At Kelsey Kerridge we love to see people enjoying their work outs and getting a lot of benefit from the time they invest in themselves. However, there are also some common gym mistakes that we see time and again.

Nail the technique

One of the most common gym mistakes is around poor technique. Not lifting weights correctly, jerking movements that puts stress on joints, leaning forwards into a squat, rushing the exercise and not completing the movement. Bad technique means that the person exercising is risking injury and also wasting their time because they will not reap the benefit of a well-executed routine.

The answer to these common gym mistakes is to learn how to do things properly and then slow down. Speak to a personal trainer and gets some tips on how to perform an exercise correctly. Learn how it should feel as you are lifting weights.
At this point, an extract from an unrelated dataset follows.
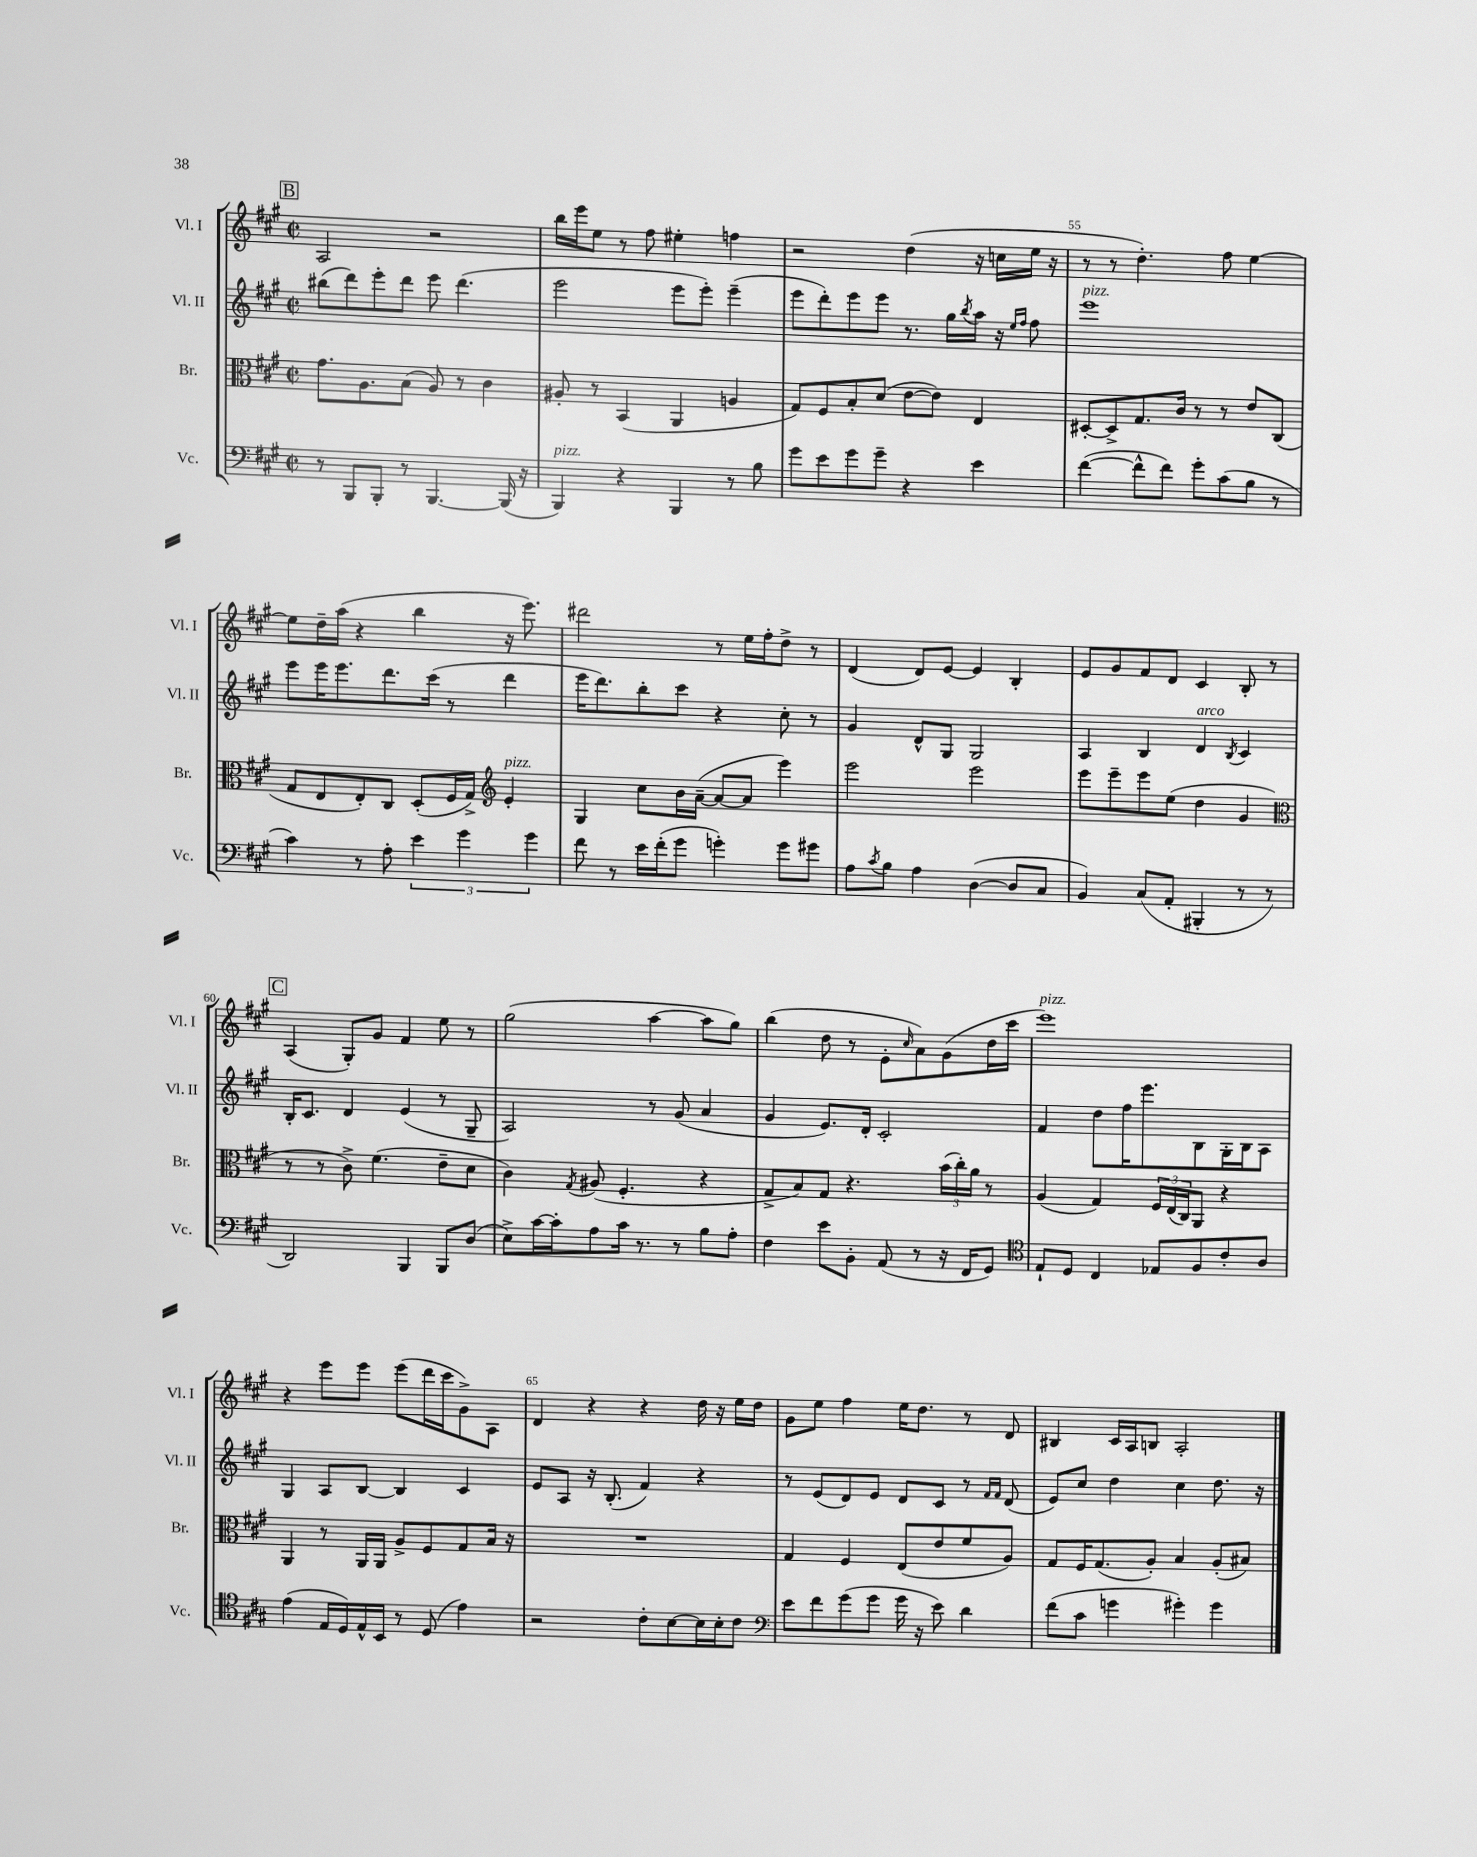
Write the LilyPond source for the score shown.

Learn about the lowering technique as well as the lift. Then do it all slowly – the mantra should be quality over quantity.

Woman lifting weights

Common gym mistakes learnt from the fitness class

One common gym mistake is to take what you learn in the fitness class onto the gym floor. In a fitness class, such as a circuit, the instructor will demonstrate the movement to the entire class and then you are often left to your own devices. The circuit starts, the trainer is motivating the entire class to work hard. As you get tired, so your form may drop and so you do the exercise with poor technique. Don’t be scared to approach an instructor after a class to ask for a demonstration of any exercise you are not sure of. A fitness class should leave you tired and aching but not injured and out of action.

Hard work pays

Another common gym mistake is to think that going to the gym is enough to get fit. This is the person who sits on the exercise bike and reads a book, or who lifts some light weights and chats happily for several minutes between sets before moving on with barely a bead of sweat on their body.
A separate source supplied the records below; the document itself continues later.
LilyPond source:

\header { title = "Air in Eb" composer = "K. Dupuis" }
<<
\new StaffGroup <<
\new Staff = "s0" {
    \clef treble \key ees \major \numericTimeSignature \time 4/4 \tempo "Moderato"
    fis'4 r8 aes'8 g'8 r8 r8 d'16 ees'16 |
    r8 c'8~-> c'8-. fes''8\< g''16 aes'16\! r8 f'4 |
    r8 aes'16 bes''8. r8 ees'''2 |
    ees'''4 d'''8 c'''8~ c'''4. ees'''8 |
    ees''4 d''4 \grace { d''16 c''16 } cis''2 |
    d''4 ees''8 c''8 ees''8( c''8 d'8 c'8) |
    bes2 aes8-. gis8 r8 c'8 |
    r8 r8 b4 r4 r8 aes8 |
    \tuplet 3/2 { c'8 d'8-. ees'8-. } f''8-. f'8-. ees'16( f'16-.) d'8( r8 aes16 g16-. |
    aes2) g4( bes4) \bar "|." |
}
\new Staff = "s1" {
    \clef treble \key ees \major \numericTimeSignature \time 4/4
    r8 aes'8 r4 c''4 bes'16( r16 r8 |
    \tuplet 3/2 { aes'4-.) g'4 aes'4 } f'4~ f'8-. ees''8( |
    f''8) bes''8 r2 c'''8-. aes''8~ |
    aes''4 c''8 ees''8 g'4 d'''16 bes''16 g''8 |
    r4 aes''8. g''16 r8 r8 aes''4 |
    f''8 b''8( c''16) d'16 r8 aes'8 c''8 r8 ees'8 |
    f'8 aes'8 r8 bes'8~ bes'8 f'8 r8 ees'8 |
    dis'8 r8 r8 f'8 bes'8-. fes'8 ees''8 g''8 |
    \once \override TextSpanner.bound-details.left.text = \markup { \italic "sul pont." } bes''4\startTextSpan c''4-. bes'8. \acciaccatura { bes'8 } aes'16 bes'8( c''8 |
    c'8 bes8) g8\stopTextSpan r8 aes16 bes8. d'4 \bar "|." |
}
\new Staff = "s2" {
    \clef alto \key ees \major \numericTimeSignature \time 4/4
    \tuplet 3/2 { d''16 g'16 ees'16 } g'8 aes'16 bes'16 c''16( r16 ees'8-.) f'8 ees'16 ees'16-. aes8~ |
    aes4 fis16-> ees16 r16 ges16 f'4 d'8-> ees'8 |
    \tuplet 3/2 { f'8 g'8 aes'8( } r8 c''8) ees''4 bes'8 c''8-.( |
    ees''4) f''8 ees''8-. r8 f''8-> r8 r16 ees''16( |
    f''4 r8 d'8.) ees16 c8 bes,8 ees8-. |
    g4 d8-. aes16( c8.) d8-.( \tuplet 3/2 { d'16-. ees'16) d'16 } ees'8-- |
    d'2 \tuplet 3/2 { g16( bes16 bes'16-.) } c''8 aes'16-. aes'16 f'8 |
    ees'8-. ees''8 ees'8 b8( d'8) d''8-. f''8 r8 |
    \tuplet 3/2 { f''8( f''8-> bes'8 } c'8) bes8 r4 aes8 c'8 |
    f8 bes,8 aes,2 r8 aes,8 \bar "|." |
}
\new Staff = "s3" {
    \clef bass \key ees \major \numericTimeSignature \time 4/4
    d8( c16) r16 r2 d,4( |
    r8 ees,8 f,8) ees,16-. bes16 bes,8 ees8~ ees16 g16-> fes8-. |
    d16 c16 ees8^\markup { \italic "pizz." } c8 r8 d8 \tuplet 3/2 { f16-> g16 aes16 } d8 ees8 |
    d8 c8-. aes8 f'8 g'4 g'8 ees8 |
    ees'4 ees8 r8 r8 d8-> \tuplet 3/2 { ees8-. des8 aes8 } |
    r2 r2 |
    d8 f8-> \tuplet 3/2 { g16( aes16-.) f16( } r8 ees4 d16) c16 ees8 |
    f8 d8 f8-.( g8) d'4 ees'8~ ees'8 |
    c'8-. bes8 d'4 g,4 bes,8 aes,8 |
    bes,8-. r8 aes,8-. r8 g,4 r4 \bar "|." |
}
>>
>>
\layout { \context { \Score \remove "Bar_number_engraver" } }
The recommendation from the NHS is 150 hours of moderate activity plus two weekly strength sessions. We would go further and say that a healthy adult should be pushing themselves to do hard exercise rather than moderate activity. Push yourself to achieve more, lift more, run faster. The sense of accomplishment is as good for mental health as the activity is for physical health. Again, our personal trainers are on hand to help with this. If you have any health concerns, chat these through with a health professional before embarking on your fitness activities.
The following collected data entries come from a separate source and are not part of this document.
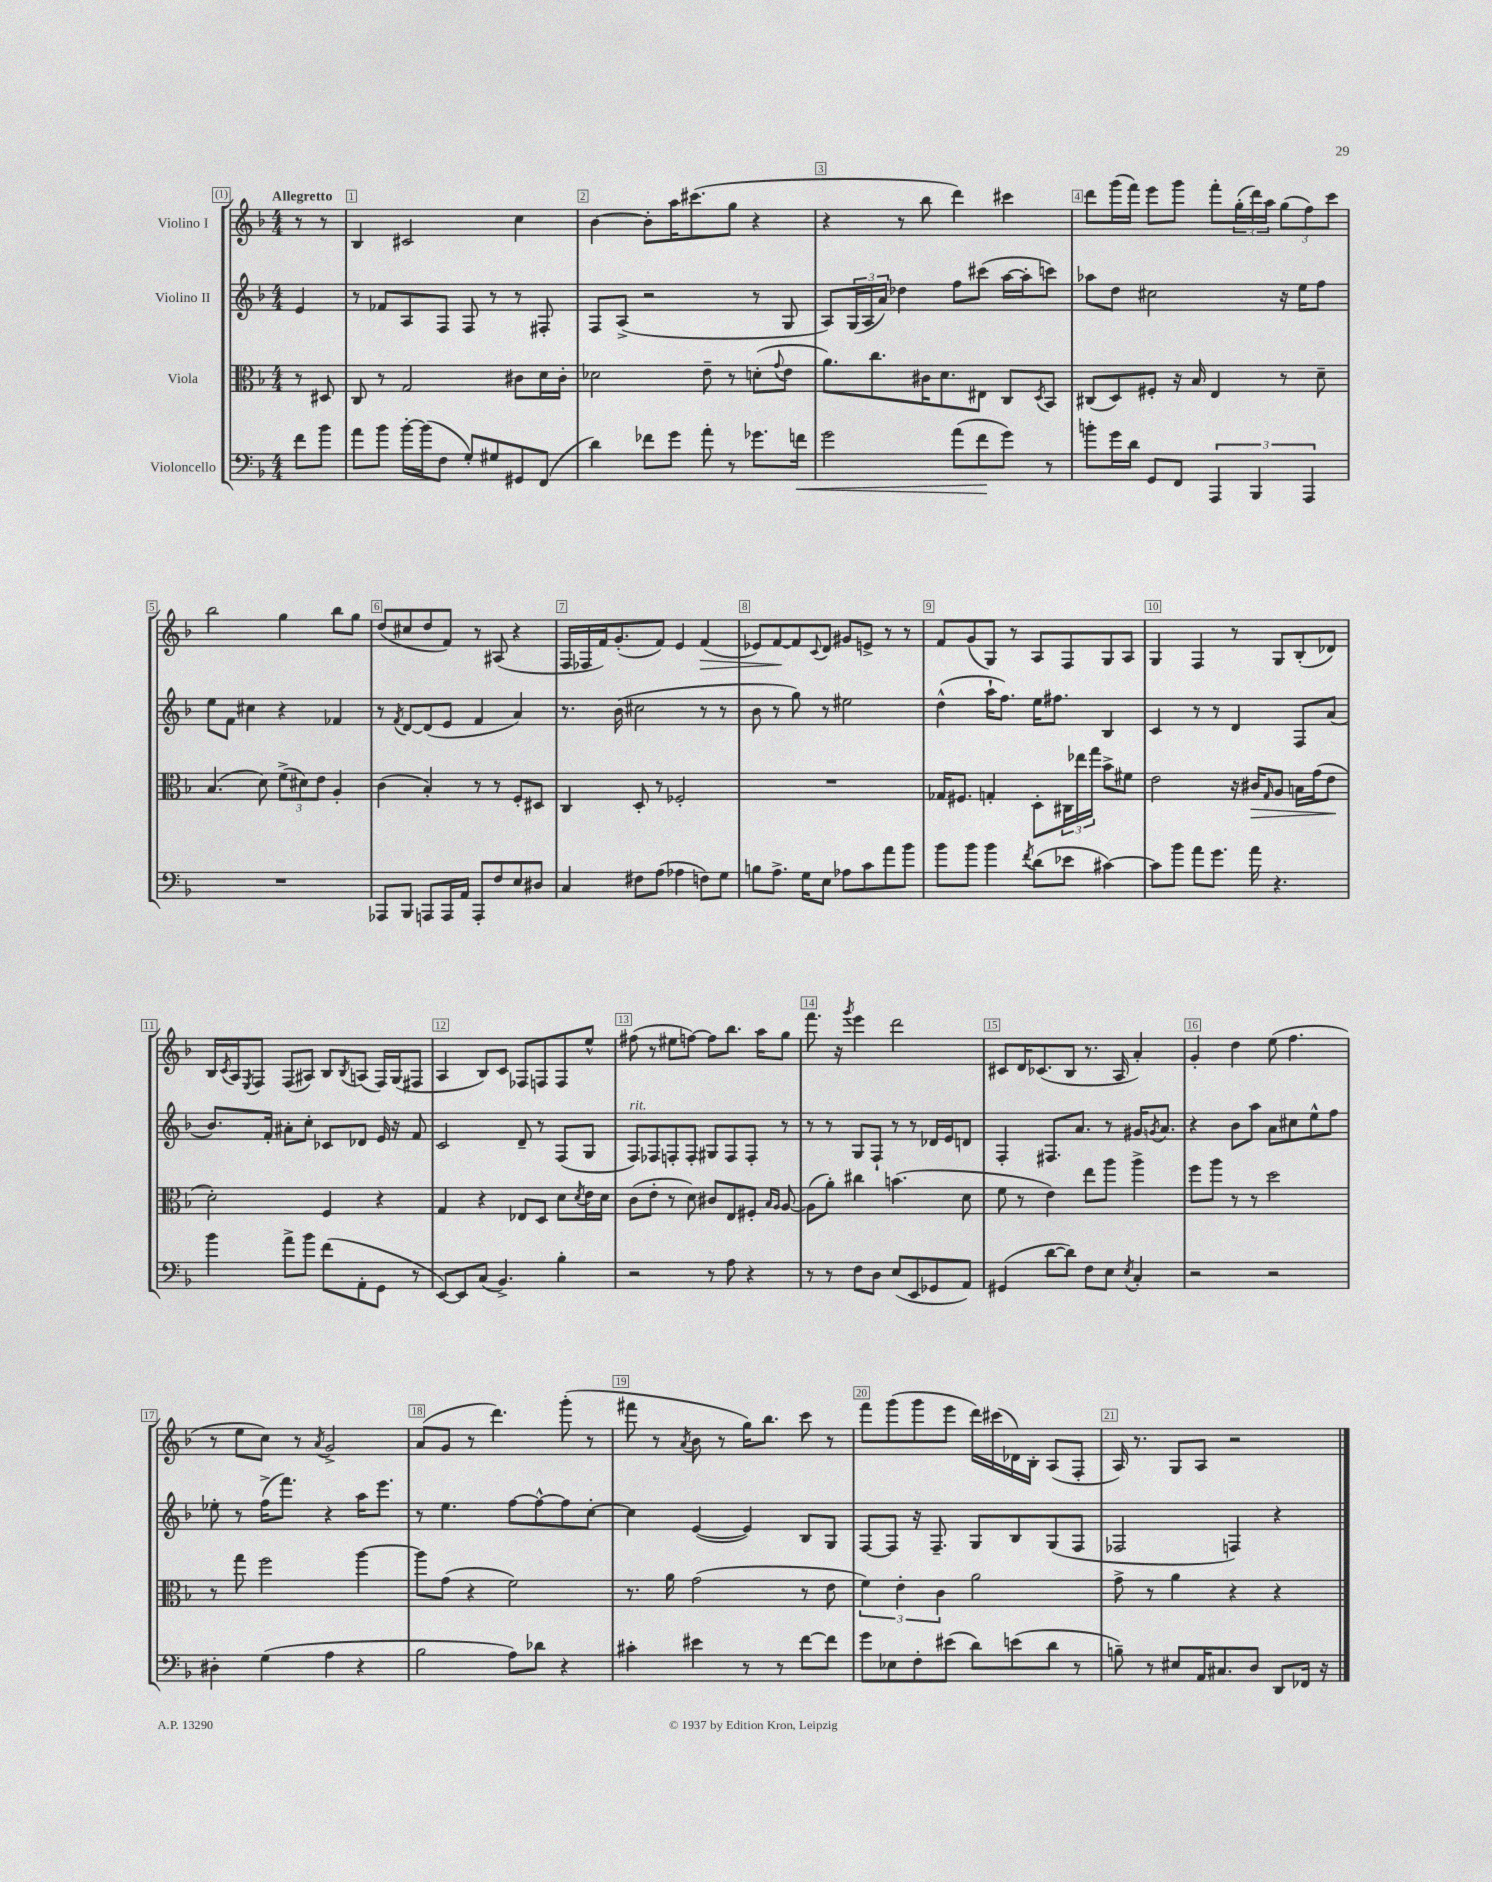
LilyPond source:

<<
\new StaffGroup <<
\new Staff = "s0" \with { instrumentName = "Violino I" } {
    \clef treble \key f \major \numericTimeSignature \time 4/4 \partial 4 \tempo "Allegretto"
    r8 r8 |
    bes4 cis'2 c''4 |
    bes'4~ bes'8-. a''16 cis'''8.( g''8 r4 |
    r4 r8 bes''8 d'''4) cis'''4 |
    d'''8 g'''16( f'''16) e'''8 g'''8 f'''8-. \tuplet 3/2 { g''16-.( d'''16) a''16 } \tuplet 3/2 { g''8( f''8) c'''8 } |
    bes''2 g''4 bes''8 g''8 |
    d''8( cis''8 d''8 f'8) r8 ais8( r4 |
    f16 fes16 f'16) g'8.-.( f'8) e'4 f'4\>( |
    ees'8) f'8~\! f'8 \appoggiatura { c'8 } d'8 gis'8 e'8-> r8 r8 |
    f'8 g'8( g8) r8 a8 f8 g8 a8 |
    g4 f4 r8 g8 bes8-.( des'8) |
    bes16 \acciaccatura { c'8 } a16 \acciaccatura { e8 } f8 f8( ais8) bes8 \acciaccatura { bes8 } a8( f16) g16( fis8 |
    a4 bes8) c'8 fes8 f8 f8 e''8-^ |
    fis''8( r8 eis''8 f''8~) f''8 bes''8. a''16 g''8 |
    f'''8. r16 \acciaccatura { g'''8 } e'''4 d'''2 |
    cis'8 d'16 ces'8.( bes8 r8. a16 a'4-.) |
    g'4-. d''4 e''8( f''4. |
    r8 e''8 c''8) r8 \acciaccatura { a'8 } g'2-> |
    a'8( g'8 r8 d'''4.) g'''8-.( r8 |
    fis'''8 r8 \acciaccatura { a'8 } bes'8 r8 g''16) bes''8. c'''8 r8 |
    f'''8 g'''8( g'''8 e'''8 d'''16) cis'''16( des'16) bes16-. a8( f8-. |
    a16) r8. g8 a8 r2 \bar "|." |
}
\new Staff = "s1" \with { instrumentName = "Violino II" } {
    \clef treble \key f \major \numericTimeSignature \time 4/4 \partial 4
    e'4 |
    r8 fes'8 a8 f8 f8 r8 r8 fis8-. |
    f8 a8->( r2 r8 g8 |
    a8) \tuplet 3/2 { g16( a16 a'16) } des''4 f''8 cis'''8( a''16~ a''16-. c'''8) |
    aes''8 d''8 cis''2 r16 e''16 f''8 |
    e''8 f'8 cis''4 r4 fes'4 |
    r8 \acciaccatura { f'8 } d'8~ d'8( e'8 f'4 a'4) |
    r8. bes'16( cis''2 r8 r8 |
    bes'8 r8 g''8) r8 eis''2 |
    d''4-^( a''16-! f''8.) e''16 fis''8. bes4 |
    c'4 r8 r8 d'4 f8 a'8( |
    bes'8.) f'16-. ais'8-. c''8-. ces'8 des'8 e'16 r16 f'8 |
    c'2 d'8-- r8 f8( g8 |
    f8^\markup { \italic "rit." }) fes8 f8-. f8-. gis8 f8 f8-. r8 |
    r8 r8 g8 f8-! r8 r8 des'16 e'16 d'8 |
    f4-. fis8. a'8. r8 gis'16 \acciaccatura { g'8 } a'8. |
    r4 bes'8 a''8 a'8 cis''8 e''8-^ f''8 |
    ees''8-. r8 f''16->( f'''8.) r4 a''16 e'''8. |
    r8 e''4. f''8~ f''8~-^ f''8 c''8~-. |
    c''4 e'4~( e'4) bes8 g8 |
    f8~ f8 r16 f8.-- g8 bes8 g8( f8 |
    fes2 f4) r4 \bar "|." |
}
\new Staff = "s2" \with { instrumentName = "Viola" } {
    \clef alto \key f \major \numericTimeSignature \time 4/4 \partial 4
    r8 dis8 |
    c8 r8 g2 cis'8 d'16 cis'16-. |
    des'2 e'8-- r8 d'8-.( \appoggiatura { g'8 } e'8 |
    a'8.) c''8. cis'16 d'8. eis8 c8 \acciaccatura { d8 } bes,8 |
    cis8( d8) fis8-. r16 bes16 e4 r8 d'8-- |
    bes4.( d'8) \tuplet 3/2 { f'8->( dis'8) e'8 } a4-. |
    c'4( bes4-.) r8 r8 f8-. dis8 |
    c4 d8-. r8 fes2-. |
    R1 |
    ges16 fis8. g4-. d8-. \tuplet 3/2 { cis16 ees''16 g''16 } bes'8-> fis'8 |
    e'2 r16 cis'16\> \grace { g16 } a8 b16 g'16( e'8\! |
    d'2-.) f4 r4 |
    g4 r4 ees8 d8 d'8 \acciaccatura { d'8 } e'16 d'16 |
    c'8( e'8-. r8 d'8) cis'8 e8 fis8-. \grace { bes16 a16 } a8~ |
    a8( a'8-.) cis''4 b'4.( d'8 |
    f'8 r8 e'4) e''8 a''8 a''4-> |
    f''8 a''8 r8 r8 d''2 |
    r8 g''8 f''2 a''4~ |
    a''8 g'8( r4 f'2) |
    r8. a'16 g'2( r8 e'8 |
    \tuplet 3/2 { f'4) e'4-. c'4 } a'2 |
    g'8-> r8 a'4 r4 r4 \bar "|." |
}
\new Staff = "s3" \with { instrumentName = "Violoncello" } {
    \clef bass \key f \major \numericTimeSignature \time 4/4 \partial 4
    f'8 bes'8 |
    a'8 bes'8 bes'16~-. bes'16( f8 g8-.) gis8 gis,8 f,8( |
    d'4) fes'8 g'8 a'8-. r8 ges'8. f'16\< |
    g'2 a'8( f'8\! g'8) r8 |
    b'8-. g'16 d'16 g,8 f,8 \tuplet 3/2 { a,,4 bes,,4 a,,4 } |
    R1 |
    aes,,8 bes,,8 a,,8 a,,16 a,16 a,,8-. f8 e8 dis8 |
    c4 fis8 a8( aes4 f8) g8 |
    b8 a8.-> g16 e8 aes8 c'8 a'8 bes'8 |
    bes'8 bes'8 bes'4 \acciaccatura { f'8 } d'8( ees'8 cis'4~) |
    cis'8 bes'8 a'8 g'8. a'16 r4. |
    bes'4 a'8-> bes'8 f'8( a,8-. g,8 r8 |
    e,8~) e,8 c8( bes,4.->) bes4-. |
    r2 r8 a8 r4 |
    r8 r8 f8 d8 e8( e,8 ges,8 a,8) |
    gis,4( d'8~ d'8) f8 e8 \acciaccatura { e8 } c4-. |
    r2 r2 |
    dis4-. g4( a4 r4 |
    bes2 a8) des'8 r4 |
    cis'4-. eis'4 r8 r8 f'8~ f'8 |
    g'8 ees8 f8-. eis'8( d'8) e'8( d'8 r8 |
    b8--) r8 eis8 a,16 cis8. d8 d,8 fes,16 r16 \bar "|." |
}
>>
>>
\layout { \context { \Score \override BarNumber.break-visibility = ##(#f #t #t) barNumberVisibility = #all-bar-numbers-visible \override BarNumber.stencil = #(make-stencil-boxer 0.1 0.3 ly:text-interface::print) } }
A common gym mistake – all the gear…

You have all heard the phase “all the gear and no idea”. We don’t think that turning up in the gym for a workout in the latest gym fashion-wear guarantees a good workout. You actually don’t need the latest, most expensive sweat-wicking gear to do an effective workout. A t-shirt, shorts/leggings, socks and good trainers are all you need to get started. Of all the gym kit, it is the footwear that should be the gear you invest in the most.

Ask yourself ‘why?’

Why you go to the gym is a big factor in what you gain from your session. In the gyms, as in life, it is a good idea to ask yourself: What am I doing here? For some people it is to get fit, for others it is to develop new social circles with like-minded people. It might be for psychological reasons – to let off steam or release stress. Whatever your reason, make sure you tap into that motivation and align it with goals that suit your needs. If you are looking to increase your social circle, maybe join classes or seek an exercise buddy. If the aim is to get fitter, you could enter an event such as a 5k run and then train towards it. Match goals and actions to your initial motivation.

50 plus fitness class

Find your fitness zone

Finally, go at your own pace. This works both ways. We would advise people looking to add more exercise into their lifestyle to do a health check first. But don’t allow barriers to crop up unnecessarily. For example, people with disabilities are often told what they cannot do. We would like the message to be more about what they can do. Likewise, older people in the gym are equally capable of training at a high intensity as a younger person. It is a case of finding the exercise routine that works for you.